Aside from the sun and the earth, it’s hard to think of a more timeless subject than the moon. And the 'super blue blood moon' on Jan. 31—hailed by astronomers as significant in that it's a supermoon and a blue moon that will pass through Earth’s shadow to give some viewers a total lunar eclipse—will go down in history as one of the year's most stellar images. But how exactly does one photograph the moon?

Well, shooting a good photo can be more difficult than you think. That's because, unlike most photographs, which involve shooting an object illuminated by the sun or an overhead lamp, this one requires you to capture a subject that is itself a source of light. Yes, technically, that's sunlight reflecting off the moon, but it's very, very bright.

How to photograph the moon
In this image, shot with a Canon PowerShot SX50 HS, the photographer was able to keep some of the blue in the evening sky.
Photo: Terry Sullivan

The night sky adds another tricky element—extreme contrast. And challenges like those can wreak havoc on your camera's auto metering system. But here are some tips to help you get better shots: 

1. Make a plan: If you’re hoping to shoot the moon rising over the horizon or hanging above your town, you’ll want to choose the setting carefully. Street lights and porch lights can detract from the image, so try to avoid having them in the picture.

2. Use a tripod: Regardless of the camera's shutter speed, I’ve always had better results shooting the moon with a tripod. If you don't own one, see if you can find a table or a wall to rest your camera on. And, when possible, use a self timer to snap the photo. That eliminates hand shake, which blurs the picture.

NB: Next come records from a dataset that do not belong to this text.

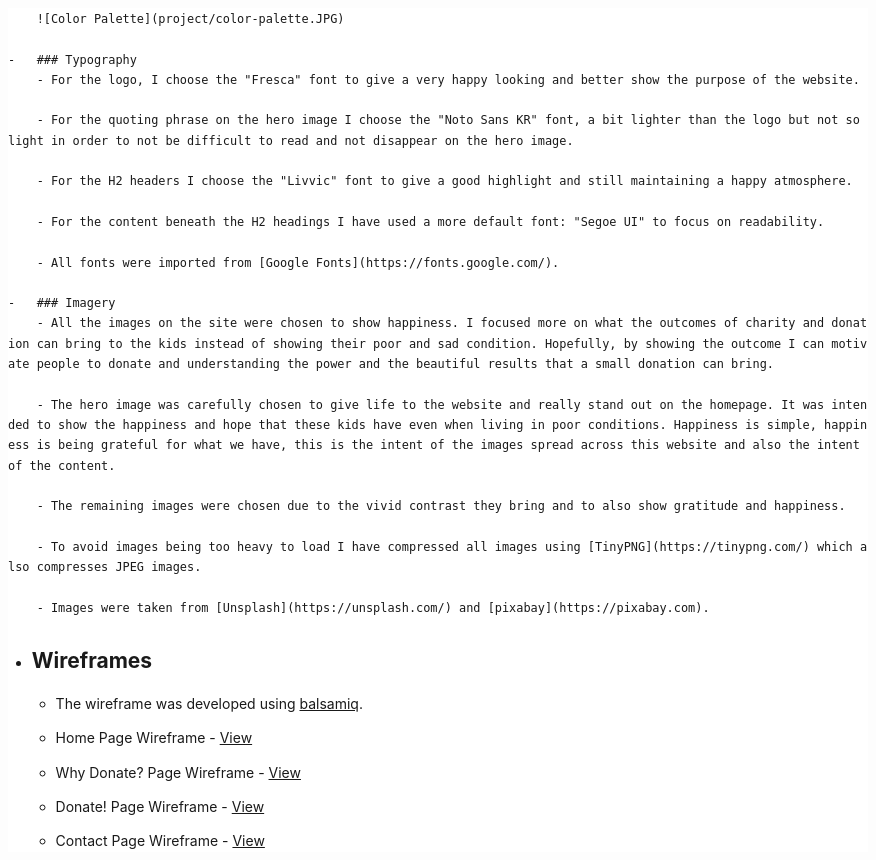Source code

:         ![Color Palette](project/color-palette.JPG)

    -   ### Typography
	    - For the logo, I choose the "Fresca" font to give a very happy looking and better show the purpose of the website.

        - For the quoting phrase on the hero image I choose the "Noto Sans KR" font, a bit lighter than the logo but not so light in order to not be difficult to read and not disappear on the hero image.

        - For the H2 headers I choose the "Livvic" font to give a good highlight and still maintaining a happy atmosphere.

        - For the content beneath the H2 headings I have used a more default font: "Segoe UI" to focus on readability.

        - All fonts were imported from [Google Fonts](https://fonts.google.com/).

    -   ### Imagery
        - All the images on the site were chosen to show happiness. I focused more on what the outcomes of charity and donation can bring to the kids instead of showing their poor and sad condition. Hopefully, by showing the outcome I can motivate people to donate and understanding the power and the beautiful results that a small donation can bring.

	    - The hero image was carefully chosen to give life to the website and really stand out on the homepage. It was intended to show the happiness and hope that these kids have even when living in poor conditions. Happiness is simple, happiness is being grateful for what we have, this is the intent of the images spread across this website and also the intent of the content.

        - The remaining images were chosen due to the vivid contrast they bring and to also show gratitude and happiness.

        - To avoid images being too heavy to load I have compressed all images using [TinyPNG](https://tinypng.com/) which also compresses JPEG images.

        - Images were taken from [Unsplash](https://unsplash.com/) and [pixabay](https://pixabay.com).

*   ## Wireframes

    - The wireframe was developed using [balsamiq](https://balsamiq.com/).

    - Home Page Wireframe - [View](https://github.com/MatSim91/Milestone-Project-1-One-Porcent/blob/master/project/wireframes/home.JPG)

    - Why Donate? Page Wireframe - [View](https://github.com/MatSim91/Milestone-Project-1-One-Porcent/blob/master/project/wireframes/why-donate.JPG)

    - Donate! Page Wireframe - [View](https://github.com/MatSim91/Milestone-Project-1-One-Porcent/blob/master/project/wireframes/donate.JPG)

    - Contact Page Wireframe - [View](https://github.com/MatSim91/Milestone-Project-1-One-Porcent/blob/master/project/wireframes/contact.JPG)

This is a photo of the moon over a Long Island bay
The moon will appear very tiny in the night sky when you use a smartphone to shoot your photo.
Photo: Terry Sullivan

3. Shoot with a long optical zoom: While smartphones are handy, you'll see a dramatic difference when you use a camera with a long zoom lens. Look at the shot above, taken took with an iPhone. The moon looks like a dot in the night sky above Peconic Bay in Greenport, Long Island. By contrast, the other photos in the story were shot with superzoom point-and-shoots featuring long optical zoom lenses.

4. Experiment with the exposure settings: Some digital cameras actually have a moon scene mode that optimizes the settings for you. If you don't own one of those, set the camera on manual and play around with different apertures and ISO settings. The photgrapher who took the photos shown here generally keeps the shutter speed constant, at around 1/125th or 1/250th of second, to minimize camera shake and vibration. However, he did use a much slower speed to capture the reddish tone of the "blood" moon below, which is why the image is a bit soft on detail.

This is a photo of the moon
Although the image is a bit soft, the photographer experimented with a longer exposure to get the reddish color for this "blood moon."
Photo: Terry Sulllivan

5. Take lots and lots of photos. It may take awhile to find the ideal settings, so be patient and keep shooting. When at last you hit on the right image, you'll be happy you stuck with it.